Protestants complained the army was moving too quickly in response to untested IRA pledges. They noted that South Armagh remains a haven for border smugglers and IRA dissidents and that police still require military backup to patrol the area.
But Gerry Adams, leader of the IRA-linked Sinn Fein party, said he expected Britain to accelerate military cutbacks, which began with the IRA's first major cease-fire in 1994.
The British army has about 12,000 soldiers in Northern Ireland, down more than 7,000 from 1998. It previously closed more than three dozen posts, but paused in recent months to await the IRA's next move.
Adams, whose party has grown in recent years to become the biggest Catholic political group in Northern Ireland, said the governments of Britain and Ireland now must push Protestant leaders into negotiations to revive power-sharing, the central goal of the 1998 peace accord for the British territory.
The pact's dream of a stable Catholic-Protestant administration has been on hold since 2002, when a moderate-led coalition fell apart amid chronic arguments over the IRA.
Adams called on Ian Paisley, whose Democratic Unionist Party represents most of the territory's Protestant majority, to drop his long-standing refusal to hold face-to-face talks with Sinn Fein.
The British governor for Northern Ireland, Peter Hain, said he expected power-sharing negotiations to resume in September following a period to test whether "this historic (IRA) declaration has actually been delivered - has violence closed down?"

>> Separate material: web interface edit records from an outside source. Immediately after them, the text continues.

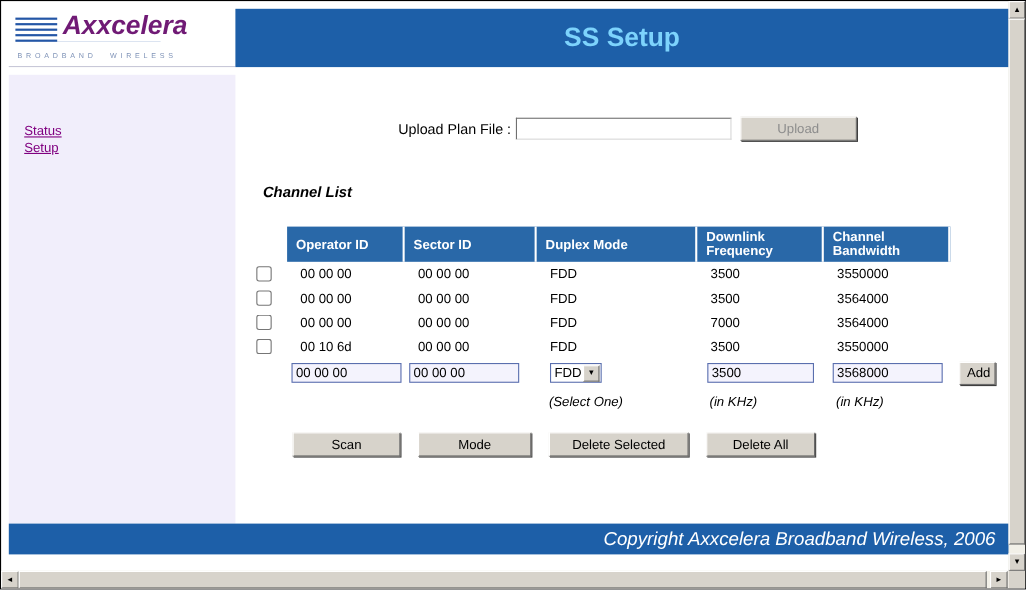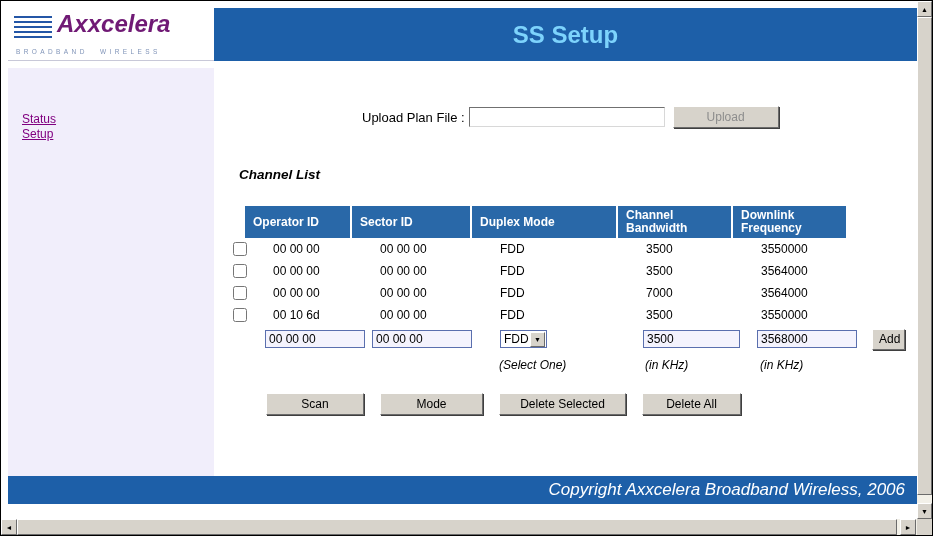--- a/index.html
+++ b/index.html
@@ -35,7 +35,7 @@
   
   .channel-heading { position: absolute; left: 238px; top: 166px; font-size: 13.5px; font-weight: bold; font-style: italic; }
   .channel-table { position: absolute; left: 232px; top: 205px; }
-  .thead { display: flex; margin-left: 12px; }
+  .thead { display: flex; margin-left: 28px; }
   .th {
     background: #2968a8; color: #fff; font-weight: bold; font-size: 12px;
     height: 32px; display: flex; align-items: center; line-height: 13px;

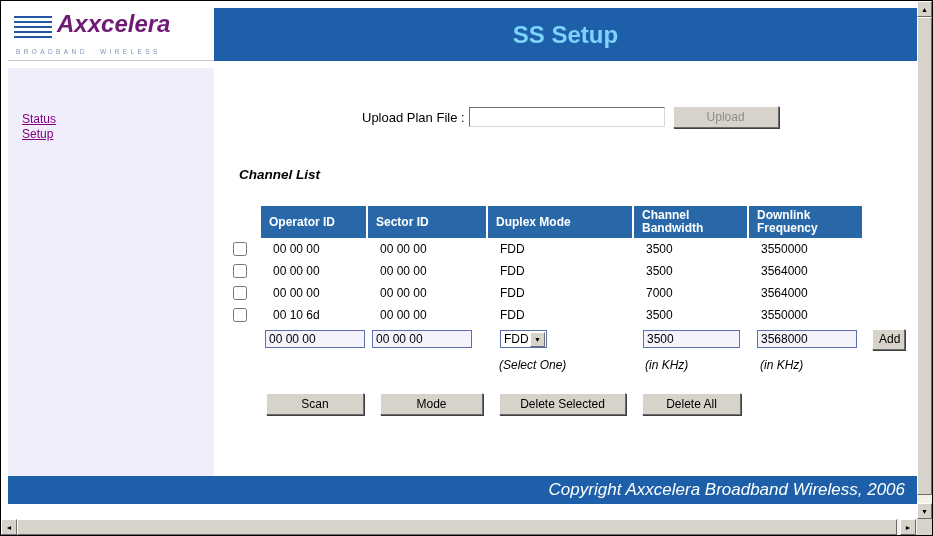--- a/index.html
+++ b/index.html
@@ -116,8 +116,8 @@
       <div class="th c0">Operator ID</div>
       <div class="th c1">Sector ID</div>
       <div class="th c2">Duplex Mode</div>
+      <div class="th c4">Downlink Frequency</div>
       <div class="th c3">Channel Bandwidth</div>
-      <div class="th c4">Downlink Frequency</div>
     </div>
 
     <div class="trow">

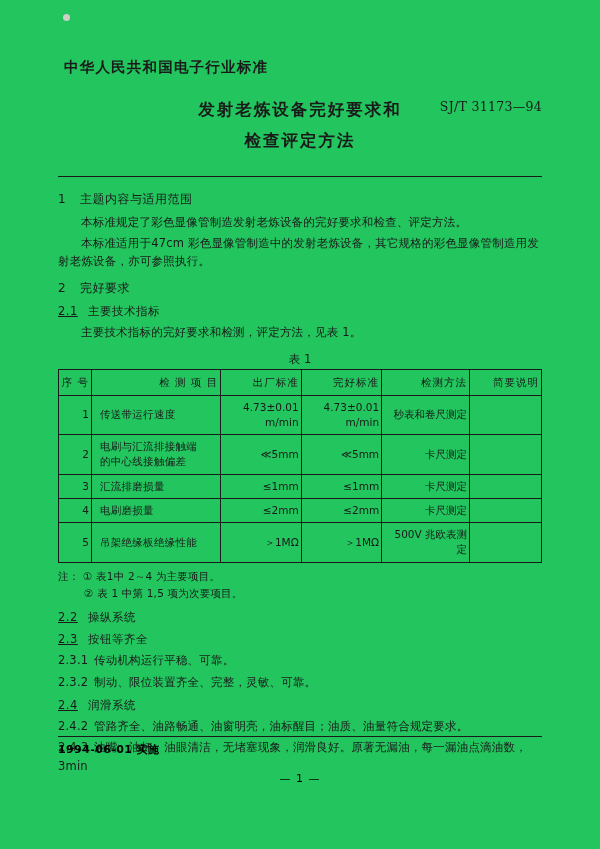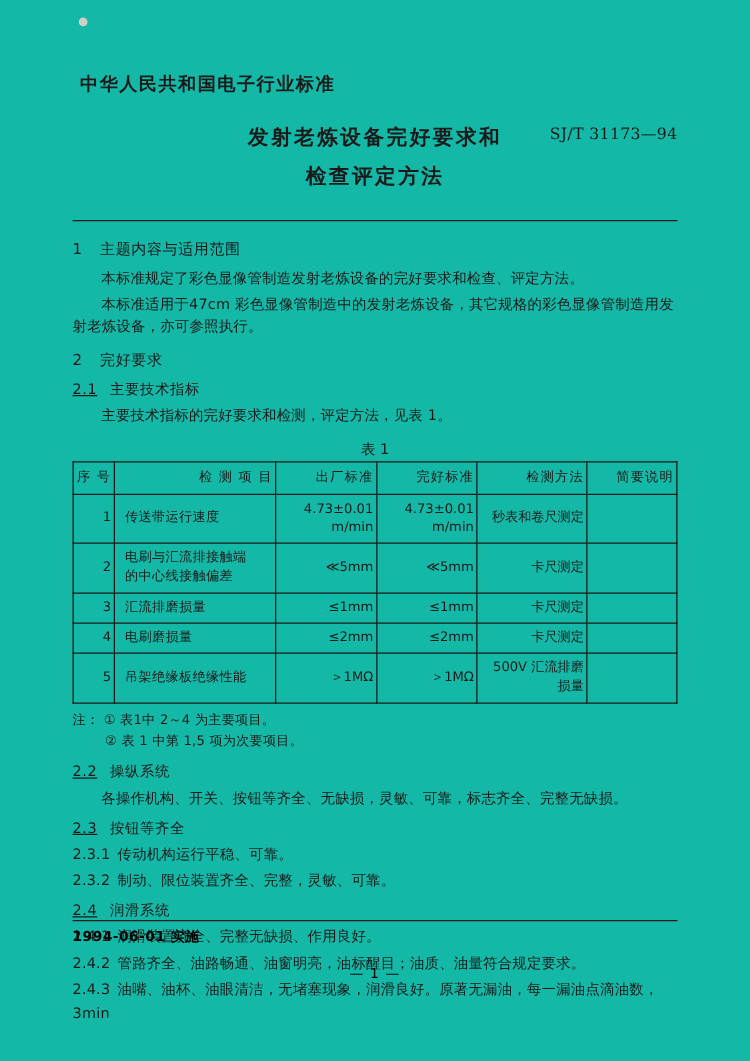--- a/index.html
+++ b/index.html
@@ -23,7 +23,7 @@
     top: 0;
     width: 600px;
     height: 849px;
-    background: #14b8a6;
+    background: #22c55e;
   }
   .content {
     position: absolute;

Hain and Adams both agreed on one point: Outlawed anti-Catholic groups rooted in Northern Ireland's poorest Protestant districts should respond to the IRA move by making their own commitments to renounce violence and disarm.
"While the focus in recent days understandably has been on the IRA, I want to see an end to all paramilitary activity and criminality no matter where it comes from and from whatever faction," Hain said.
Three illegal Protestant gangs - the Ulster Defense Association, the Ulster Volunteer Force and the Loyalist Volunteer Force - have committed much more violence than the IRA in recent years, including two Belfast killings this month.
The Protestant extremists' refusal to disband has caused much less political trouble, however, because their representatives attract few votes and are excluded from most political negotiations.